(EDIT: u/nullrecord and u/KnowingestJD both have excellent and concise answers, but I’ll be damned if I typed all this just to delete it now!)
Wiki’s not always the best for introducing science and technology–[Here’s a nice page on it.](https://www.scienceabc.com/innovation/how-does-a-refrigerator-work-working-principle.html)
As others have said, the main trick behind it is to run something (the “refrigerant”) through coils of metal pipes that snake between the inside of the refrigerator and the outside, in a loop.
If you think of temperature as heat energy, the more space a given amount of energy is distributed in, the less concentrated it will be at any given point, so a widely-spread cloud of gas will be “cooler” that if it was densely packed.

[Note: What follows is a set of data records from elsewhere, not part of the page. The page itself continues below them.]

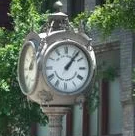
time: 1:06
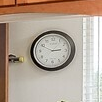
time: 2:49
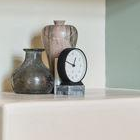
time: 12:49
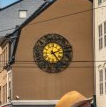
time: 2:23
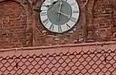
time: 12:19
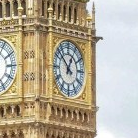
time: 12:52
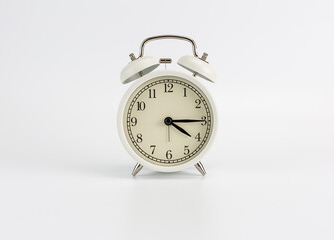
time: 4:14
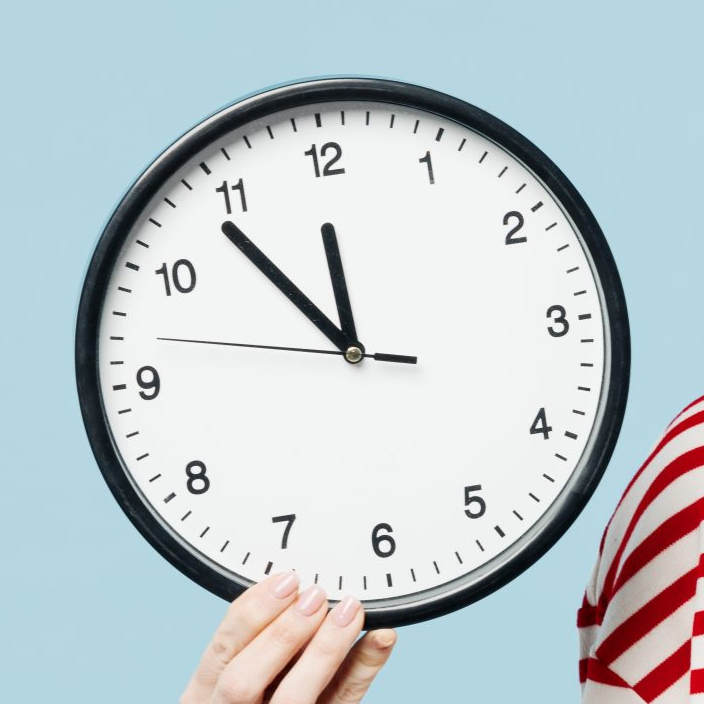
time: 11:53
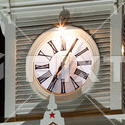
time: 7:05
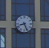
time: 8:26
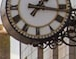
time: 1:16
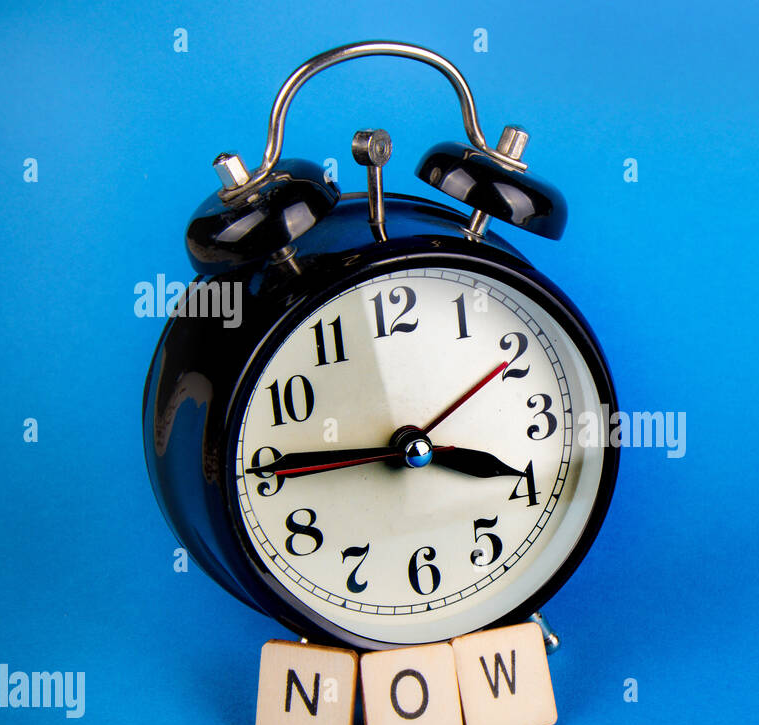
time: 3:45
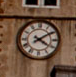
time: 4:09
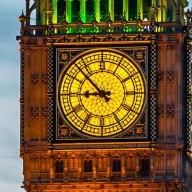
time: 8:52
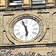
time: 5:57
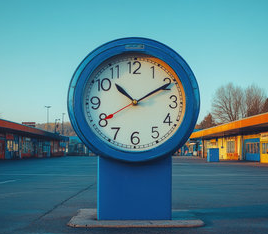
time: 10:10
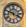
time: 3:48
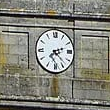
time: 2:22
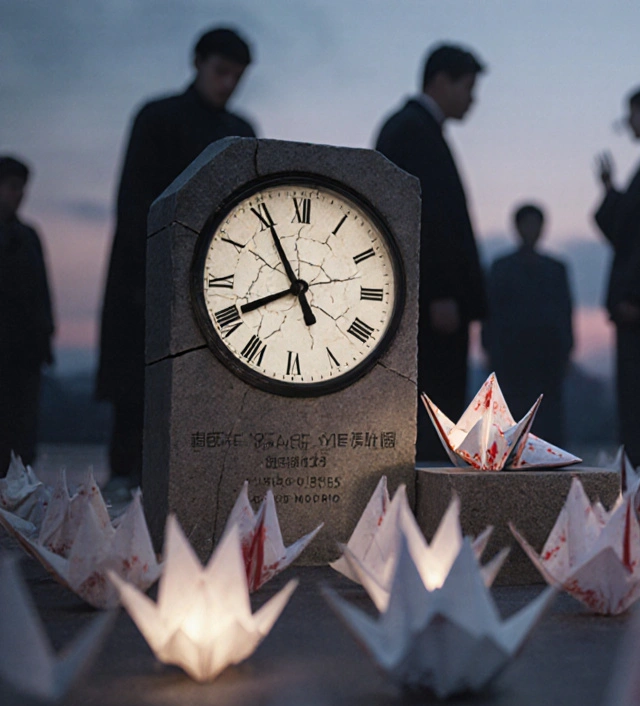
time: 7:55
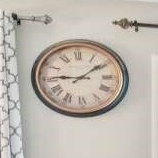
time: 9:09
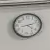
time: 4:12
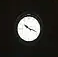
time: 10:18
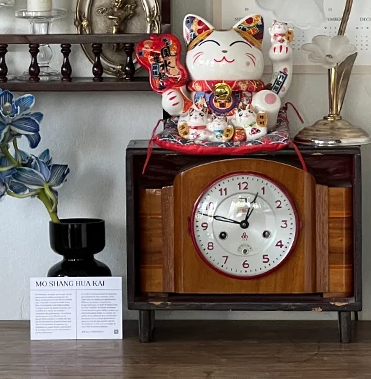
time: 12:47
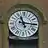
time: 11:15
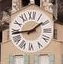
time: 1:43
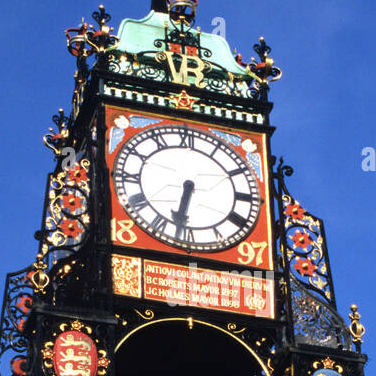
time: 6:31
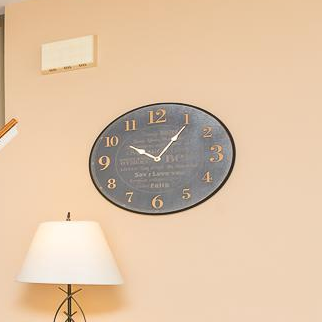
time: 10:06
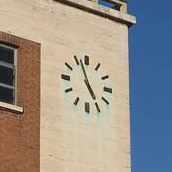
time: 4:56
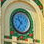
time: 10:35
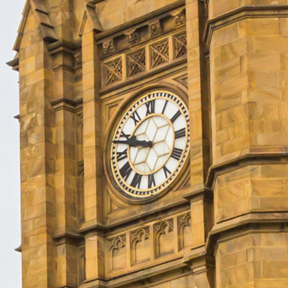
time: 9:48
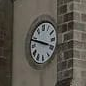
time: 3:48
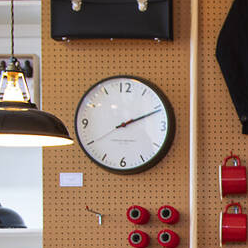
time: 2:11
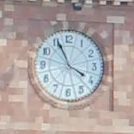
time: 3:55
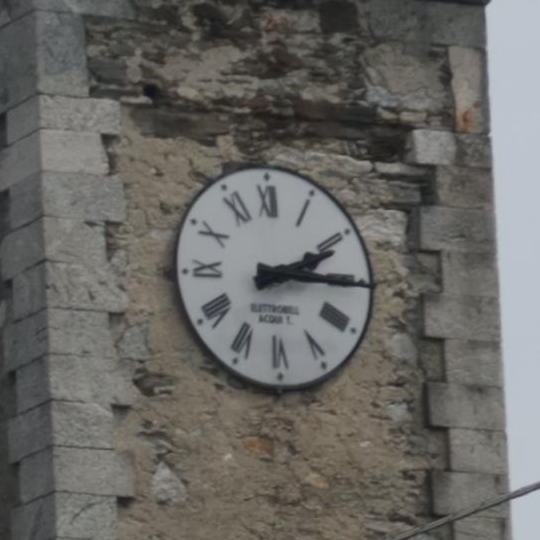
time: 2:15
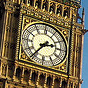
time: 2:36
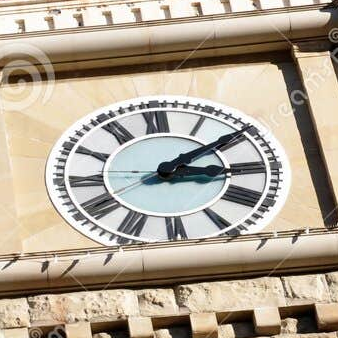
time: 3:09
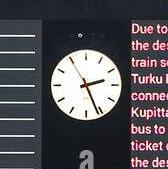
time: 2:26
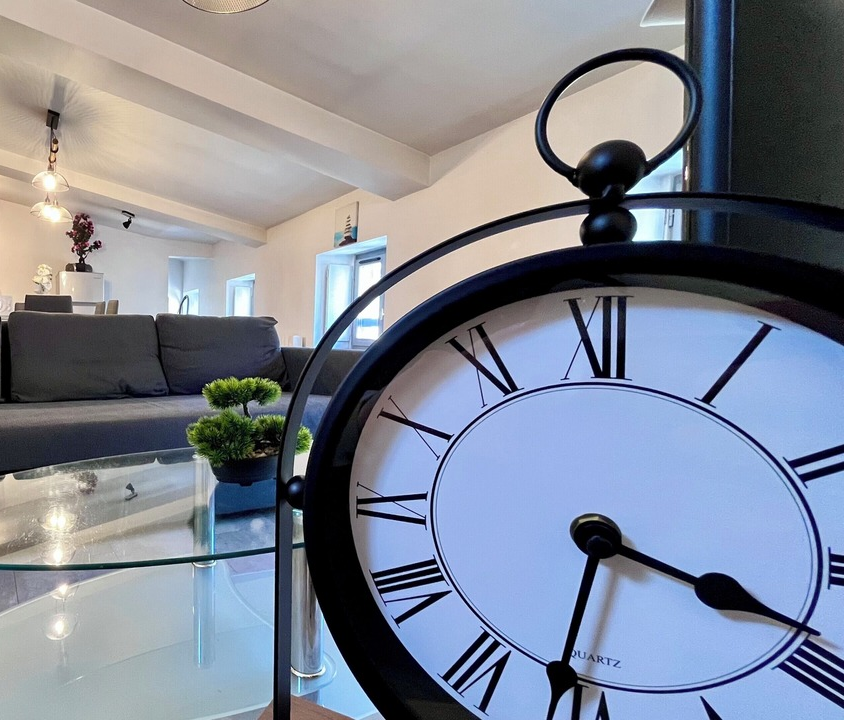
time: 3:31
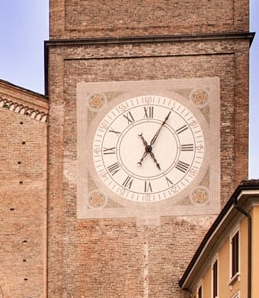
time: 5:04
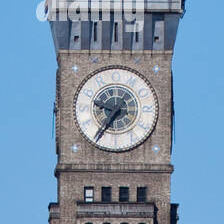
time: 9:35
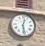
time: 12:28
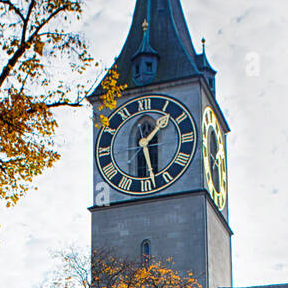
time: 1:28
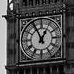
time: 12:55
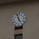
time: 4:57
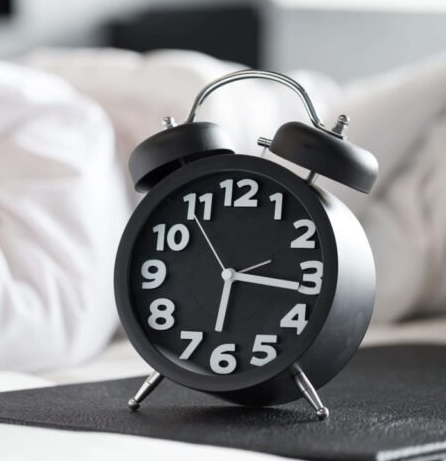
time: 6:16
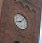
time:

Refrigerators have a device that expands the “refrigerant” gas travelling through the pipes just before sending it inside the refrigerator so that this gas becomes colder than the air within the fridge, and the heat-conducting metal pipes will naturally allow heat to flow through them from the warmer outside of the pipe (the refrigerator box) to the inside of the pipe (the gas that was just expanded in order to cool it enough to make this work) as the refrigerant passes through.
Having leached heat energy from the surrounding air in the refrigerator, the now warmer gas continues through the pipes until it reaches another device just before leaving the inside of the refrigerator box, and this device compresses the gas until it is hotter than the room-temperature air in your kitchen. Then it goes through another set of coils on the outside, only this time the now-hotter gas is bleeding head outwards to the cooler surrounding air rather than taking it in. Once it loses that unwanted heat, it returns back to the starting point where it is expanded again, and starts over.
It’s the air-pumping to expand and compress the gas that makes them such energy hogs; the refrigerant itself is naturally inclined to flow in the direction desired within the two coils: hotter gas naturally moves upwards, and cooler gas/vapor will sink downwards, so if you put the expander device at the bottom of the fridge and the compressor device at the top, the refrigerant itself is already inclined to move in the direction you want in both the inside and outside coils.